We are called to something greater than ourselves.


  1. I wholeheartedly agree that the commitment we make as religious needs to be chosen and acted on DAILY. We do God and ourselves no good if we merely reflect on how holy things used to be or how holy we will be in the future. Jesus said "the Kingdom of God is at hand", which I believe as Carmelites means that we have to able to live in God's presence in the present moment.

  2. I agree that some of the questions asked of nuns are hostile and intended to destabilize the woman who has decided to dedicate her life wholly to God and the Church. Sincere questions might be something like: "What attracted you to the Carmelites?" "How do you spend your day?" "Is there anything you need?" Can I do anything for you?"

    Thank you for addressing this issue, because nuns are human and not freaks who hate children--praying for children is an ultimate expression of love for their welfare and spirituality. The only wasted life is a life without charity.

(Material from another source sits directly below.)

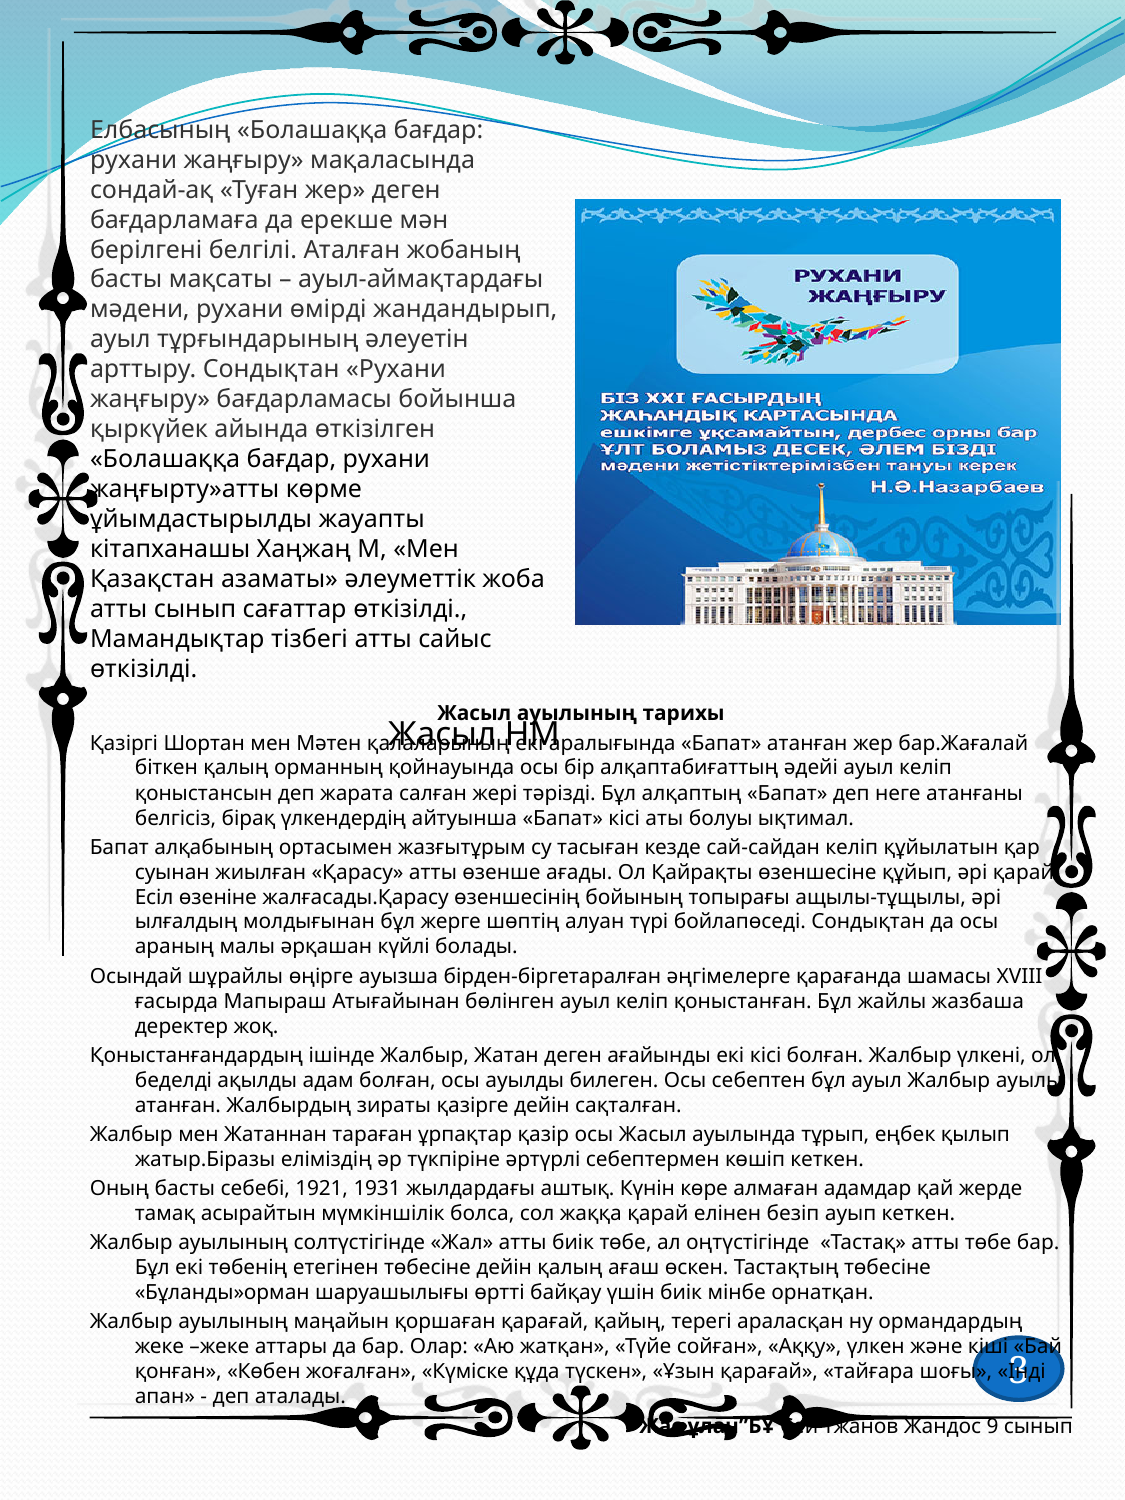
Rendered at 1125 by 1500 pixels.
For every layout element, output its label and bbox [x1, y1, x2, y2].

  3. i have a random question...if someone who wears that little brown scapular becomes a Carmelite religious and eventually wears the full brown scapular clothing of their habit, do they still wear the little over the shoulder brown scapular, or is it no longer necessary - since it was symbolic of a bit of the Carmelite habit or Our Lady's mantle? thanks for explaining i hope you can either tell me from your experience or the sisters around you or find an article :)

  4. It is true that the small scapular worn by lay people is a miniature form of the Carmelite habit. The full Carmelite habit is not worn 24 hours though since one does not go to sleep in one's habit. Even cloistered Carmelites do not go with the full habit on. They remove the scapular and the tunic (brown dress), and the black or white veil. They do however keep a large (almost like a wash cloth) size scapular over the shoulders so that one is never without it even during sleeping. Our Sisters keep a small version of the scapular, the same one lay people wear.